On 4/27/2019 9:38 AM, Kerry Main wrote:
>> From: Info-vax <info-vax-bounces at rbnsn.com> On Behalf Of Arne Vajhøj
>> On 11/25/2018 1:52 PM, Dave Froble wrote:
>>> On 11/25/2018 8:28 AM, Kerry Main wrote:
>>>> There are many such gotchas under the covers. Most with experience
>>>> are choosing "private clouds" which is essentially the same as
>>>> internal shared services (one IT group for all company depts) with a
>>>> "provisioning on demand" product added on to their existing VMware
>> farms.
>>>
>>> Uh, please help a dumb old polock here, just a bit.  Isn't this the
>>> way it was, back in the day, the company IT department provided
>>> services and such for the company?
>>>
>>> Tell ya what I think, not that anybody gives a damn, I think nothing
>>> has changed, just a bunch of marketing types constantly coming up with
>>> new names for the same old things, just to get weak minds to spend
>>> some money with them.
>>>
>>> The tech has improved, but, we're still doing the same basic things.
>>
>> [sorry for replying to very old post, but topic is still relevant]
>>
>> I guess it depends on the abstraction level you are looking at.
>>
>> If the abstraction level is very high aka "Providing computing resources for
>> the company" then you are right.
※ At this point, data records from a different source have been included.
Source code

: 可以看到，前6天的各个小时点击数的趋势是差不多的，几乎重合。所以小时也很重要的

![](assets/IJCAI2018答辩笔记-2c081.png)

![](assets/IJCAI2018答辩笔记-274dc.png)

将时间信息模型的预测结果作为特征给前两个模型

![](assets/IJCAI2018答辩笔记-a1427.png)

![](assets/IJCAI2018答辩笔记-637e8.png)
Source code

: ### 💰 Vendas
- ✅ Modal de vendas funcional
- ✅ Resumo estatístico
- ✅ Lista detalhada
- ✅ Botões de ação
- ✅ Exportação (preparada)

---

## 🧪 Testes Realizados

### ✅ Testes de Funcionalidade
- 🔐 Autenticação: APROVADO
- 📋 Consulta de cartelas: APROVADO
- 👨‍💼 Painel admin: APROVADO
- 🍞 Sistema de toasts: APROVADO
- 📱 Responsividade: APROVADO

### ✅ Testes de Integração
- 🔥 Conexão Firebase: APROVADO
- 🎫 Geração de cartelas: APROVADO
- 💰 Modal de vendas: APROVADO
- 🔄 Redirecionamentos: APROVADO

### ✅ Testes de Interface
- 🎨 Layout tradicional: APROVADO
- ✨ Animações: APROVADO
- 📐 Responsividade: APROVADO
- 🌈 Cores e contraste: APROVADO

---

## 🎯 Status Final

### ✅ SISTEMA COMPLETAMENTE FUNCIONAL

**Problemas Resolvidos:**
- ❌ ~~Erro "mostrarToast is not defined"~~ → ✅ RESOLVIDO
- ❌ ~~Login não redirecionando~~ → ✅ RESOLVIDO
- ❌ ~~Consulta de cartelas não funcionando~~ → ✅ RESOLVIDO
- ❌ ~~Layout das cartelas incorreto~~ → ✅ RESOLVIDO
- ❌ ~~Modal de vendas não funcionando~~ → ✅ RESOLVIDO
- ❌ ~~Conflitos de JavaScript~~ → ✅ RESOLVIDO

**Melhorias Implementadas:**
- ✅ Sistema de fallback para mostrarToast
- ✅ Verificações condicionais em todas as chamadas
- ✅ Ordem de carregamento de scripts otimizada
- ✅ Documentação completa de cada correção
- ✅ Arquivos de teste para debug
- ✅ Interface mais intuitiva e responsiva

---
Same thing.
>>
>> If you dig deeper into the specifics then it becomes very different.
>>
>> 40 years ago: you contacted the IT department and told them that you
>> needed 2 new VAX'es. They charged you a fortune and it took months to get
>> the systems ordered, delivered and configured. It was a project with
>> participation from both business unit and IT department.
>>
>> Today: you start your browser and go to the self service page, you request
>> 200 VM's and upload standard images. After an hour everything is running.
>> End of day you remove instances as they were only needed for the day. End
>> of month your department get charged for 200 x 7 = 1400 VM hours. No one
>> from the IT department does anything as everything is fully automated.
> 
> While the technology is improving, the concepts of what you are talking about has not changed - its only the improved GUI's and level of automation that has improved.
> 
> What you are talking about is capacity on demand (COD) i.e. pay as required when additional resources are required.
> 
> Outsourcers, vendors and many platforms, including OpenVMS and Alpha's, have had an early version of COD or iCOD (instant capacity on demand) decades ago.
> 
> Reference:
> <https://support.hpe.com/hpsc/doc/public/display?docId=emr_na-c00573913>
> 
> The models referred to above "40 years ago .." are still in place today. These are known as Project based resourcing or shared services.
> 
> With Project based resourcing, each project has to order their own resources which always takes a long time to get up and running. That is still in place today.
> 
> The shared services model (public or private clouds in todays hype) takes a more holistic view and orders resources in advance of the project even starting so resources are available when required. As an example, with a private cloud, the IT Dept maintains lots of additional resources, so VM's can be spun very quickly as required. They will typically use one of the many provisioning products that sit on top of hypervisors like VMware which allows the Dev's to provision custom VM's as required.

Capacity on demand.

Capacity in form of VM's.

Tooling for self service.

Charging as utility.

Able to scale extreme.

The concepts may not be new, but the combination of concepts and
how it works in practice are very different from 40 years ago.